▶ _EXERCISE INSTRUCTIONS_
- 1) How many classes will Beam Hall hold in the fall, according to the Beam Hall reopening article?
- 2) Resume the article on Beam Hall's reopening, picking up after its final sentence.

Las Vegas Sun

April 29, 2024

UNLV’s Beam Hall, site of Dec. 6 tragedy, set to reopen in August for fall classes

UNLV First Day Back

Wade Vandervort

A sign posted on Beam Hall is shown at UNLV Tuesday, Jan. 16, 2024.

UNLV will reopen the classroom complex where an active shooter last December killed three professors and wounded another, officials said today.

Beam Hall, which has been closed for repairs since the tragedy, will hold about 160 classes in the fall, Provost Chris Heavey said during a meeting updating university leaders on the campus recovery following the Dec. 6., 2023 shooting.

The shooter, a man who was denied a teaching job in the business school, eventually was killed during a shootout with law enforcement outside of Beam Hall. Students were on lockdown for hours as police cleared campus.

“To think that we will know everything we needed to do from when all of this began, I will not say that we do — it’s been an ongoing set of challenges of what’s happened — and how we need as a community to be able to provide the services, the support, the thought, the actions (and) the strategy to be able to be more resilient,” UNLV President Keith Whitfield said during the update.

Click to enlarge photo

Security guards stand in front Beam Hall at UNLV Tuesday, Jan. 16, 2024.

When people walk into Beam Hall in late August, they’ll find a new security kiosk in the atrium with a full-time security employee — referred to as a yellow jacket — stationed from 7 a.m. to 7 p.m. all week. Security cameras now dot the walls of all five stories in Beam Hall, with the possibility of more being added, said UNLV Police Chief Adam Garcia.

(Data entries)

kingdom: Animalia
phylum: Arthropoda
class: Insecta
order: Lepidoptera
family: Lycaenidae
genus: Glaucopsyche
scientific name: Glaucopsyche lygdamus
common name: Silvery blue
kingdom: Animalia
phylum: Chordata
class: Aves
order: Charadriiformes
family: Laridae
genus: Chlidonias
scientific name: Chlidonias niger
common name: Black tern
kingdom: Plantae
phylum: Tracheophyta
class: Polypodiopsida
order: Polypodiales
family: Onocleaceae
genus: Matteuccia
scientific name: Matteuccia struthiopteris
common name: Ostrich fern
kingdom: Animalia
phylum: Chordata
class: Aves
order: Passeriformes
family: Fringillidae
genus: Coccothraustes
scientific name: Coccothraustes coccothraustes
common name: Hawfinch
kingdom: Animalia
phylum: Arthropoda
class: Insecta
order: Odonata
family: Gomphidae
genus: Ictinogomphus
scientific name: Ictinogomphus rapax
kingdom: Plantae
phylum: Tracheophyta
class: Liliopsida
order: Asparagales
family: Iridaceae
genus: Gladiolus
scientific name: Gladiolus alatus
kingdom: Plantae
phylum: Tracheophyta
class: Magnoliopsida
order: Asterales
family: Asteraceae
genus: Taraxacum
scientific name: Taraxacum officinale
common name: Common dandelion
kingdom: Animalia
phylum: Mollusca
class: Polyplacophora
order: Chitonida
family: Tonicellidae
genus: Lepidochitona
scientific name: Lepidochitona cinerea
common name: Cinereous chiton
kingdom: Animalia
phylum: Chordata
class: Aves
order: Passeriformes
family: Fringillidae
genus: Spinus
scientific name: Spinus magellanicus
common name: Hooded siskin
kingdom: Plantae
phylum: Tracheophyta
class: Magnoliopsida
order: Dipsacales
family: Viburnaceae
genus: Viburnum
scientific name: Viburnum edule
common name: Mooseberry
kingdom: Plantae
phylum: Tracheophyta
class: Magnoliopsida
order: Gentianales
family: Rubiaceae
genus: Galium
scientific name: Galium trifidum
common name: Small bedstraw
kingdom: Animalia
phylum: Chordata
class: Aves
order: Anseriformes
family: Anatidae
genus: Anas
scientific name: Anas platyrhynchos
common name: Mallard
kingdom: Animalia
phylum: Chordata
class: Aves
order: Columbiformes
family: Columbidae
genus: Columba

▶ _TASK RESPONSES_
- 1) About 160 classes.

- 2)
Fixtures that were damaged during the Dec, 6 mass shooting are set to be repaired by the end of August, and Beam Hall will specifically have new pilot programs in place such as the addition of keycard access to floors three through five at stairwells and the elevator. 

The offices of the three slain professors are not going to be reused. The university’s memorial committee is still deciding what the plans will be going forward, said Dr. William Robinson, faculty senate chair.  

Upgrades to infrastructure are not only being implemented in Beam Hall, but across campus and institutions within the state, officials said.

“We have issues all across the campus: we have security issues in the fine arts areas; we have security issues in the library; we have security issues in the student union,” Robinson said. “We have to have a standard. The campus has to have a standard of how we’re going to build security into our campus, and it needs to reach across the campus.”

Garcia, the chairman of the Chancellor’s Committee of Public Safety, said they were able to lobby for a $2.6 million allocation from the state for enhanced security at UNLV, College of Southern Nevada, the Desert Research Institute and Nevada State University. 

The money is going towards additional staffing of “yellow-jacket security folks” who visibly patrol campus, Garcia said. 

The committee will submit recommendations to the state Board of Regents for approval. 

One of the recommendations is a system-wide change of the locking mechanisms so that they use a “one-action motion” allowing people to lock doors from the inside using only a pushing or twisting motion. Emergency response teams would be provided with a key, key card or code that would give them the ability to unlock the doors during an emergency without causing any damage, Garcia said. 

More recommendations include developing a system-wide policy for the approval, placement and funding of panic alarms in “vulnerable areas,” mandatory safety language addressing “active assailant events,” and the creation of a system-wide emergency notification system so all institutions in the Nevada System of Higher Education would receive an emergency alert simultaneously.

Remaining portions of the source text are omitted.